I know that lily-white (or I could even say Lady T-white because I seriously look like a ghost sometimes) Spaniards exist, but the particular family whose story the movie is based on are not: http://www.trbimg.com/img-504d740c/turbine/la-et-mn-the-impossible-premiere-mixes-emotion-001/600
I like both actors, too, and the movie looks good, but the politics of the story annoys me a bit.

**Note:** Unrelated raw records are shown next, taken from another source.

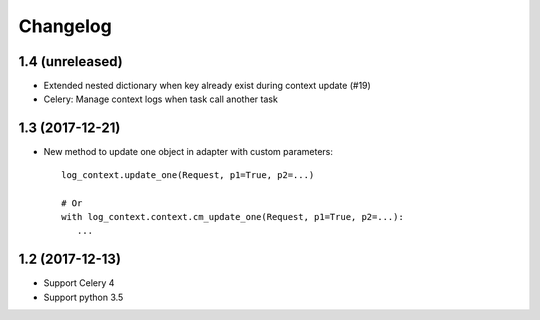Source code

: Changelog
---------


1.4 (unreleased)
++++++++++++++++

- Extended nested dictionary when key already exist during context update (#19)
- Celery: Manage context logs when task call another task


1.3 (2017-12-21)
++++++++++++++++

- New method to update one object in adapter with custom parameters::

        log_context.update_one(Request, p1=True, p2=...)

        # Or
        with log_context.context.cm_update_one(Request, p1=True, p2=...):
           ...


1.2 (2017-12-13)
++++++++++++++++

- Support Celery 4
- Support python 3.5
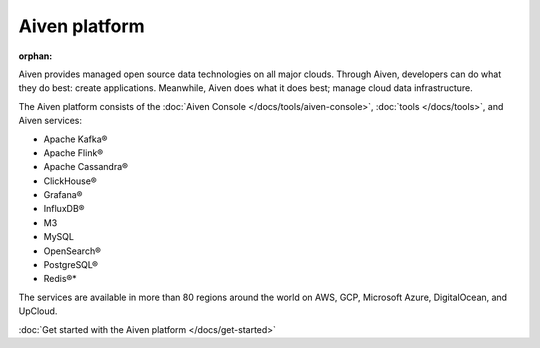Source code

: Aiven platform
==================

:orphan:

Aiven provides managed open source data technologies on all major clouds. Through Aiven, developers can do what they do best: create applications. Meanwhile, Aiven does what it does best; manage cloud data infrastructure. 

The Aiven platform consists of the :doc:`Aiven Console </docs/tools/aiven-console>`, :doc:`tools </docs/tools>`, and Aiven services:

* Apache Kafka®
* Apache Flink®
* Apache Cassandra®
* ClickHouse®
* Grafana®
* InfluxDB®
* M3
* MySQL
* OpenSearch®
* PostgreSQL®
* Redis®*

The services are available in more than 80 regions around the world on AWS, GCP, Microsoft Azure, DigitalOcean, and UpCloud.

:doc:`Get started with the Aiven platform </docs/get-started>` 

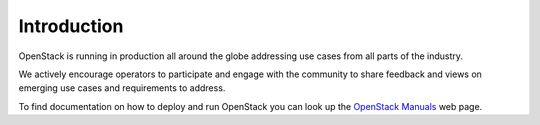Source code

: ############
Introduction
############


OpenStack is running in production all around the globe addressing use cases
from all parts of the industry.

We actively encourage operators to participate and engage with the community to
share feedback and views on emerging use cases and requirements to address.

To find documentation on how to deploy and run OpenStack you can look up the
`OpenStack Manuals <https://docs.openstack.org/>`_ web page.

Fair enough. Nice group photo.
Indeed. The politics are annoying — though unsurprising. Also, there is an ethical problem of making money on the tragedy of so many people. Of course, a film about the tsunami could raise awareness and see if the affected regions still need help 8 years with dealing with the aftermath, but somehow I doubt that this will. I’m not saying that the story of this family isn’t worth telling — but I hope we’ll get to see a story of a local family who has lost everything and had to start over with nothing. That I’d like to see, even if there was no McGregor in it.
I’m sorry for your loss. I can’t imagine how it feels to know people who died in that tragedy.
‘…a home far, far away from moving tectonic plates’.
As somebody who had to learn to learn geology and tectonic plates no less than three times in secondary school (three different years, same content, no updates, just how the curriculum went), this concept somehow ticks me off than the massive whitewashing… but hey, I’m aware of my terrible priorities.
But seriously, how’s that giant collection of fault-lines lying under California doing?
The real-life family whose story the film is based on didn’t live in California. They live in Spain (though their film counterparts appear to be British). I’m not sure what the tectonic plate situation is like in England and Spain, though, as I seem to have forgotten or deliberately blocked out most of my earth science education.
(Ah, pardon; my usual assumption with Hollywood is that they’re most likely to make you from Hollywood.)
The UK is well within the Eurasian plate; Spain’s southern coast is, according to the three maps I just googled, close to if not sitting on top of the Eurasian-African plate boundary. Of course both of them sit on at least three smaller plates and the UK has a bunch of fault lines underneath it.
The real white family was Spanish, but the film (apparently) re-locates them to the UK? Wow–I guess Spain still isn’t white enough for them…
Personally, I think that a film about the tragedy from the perspective of people who lived there would be a lot more interesting, but that’s partly because I watch movies/read books that involve cultures other than my own in hopes of getting a little taste of that culture. While a hollywood film about a family native to that area certianly would not be the same as a documentary about the tragedy, I’m sure that there would be something there of value. I’m sorry to say it, but I’m not surprised that this movie was made instead of that one. I think an Indy film maker might be more likely to make a movie like this from the point of view of people native to the area…an indy film maker whose project probably would not get near as much attention or as wide a release as this one will.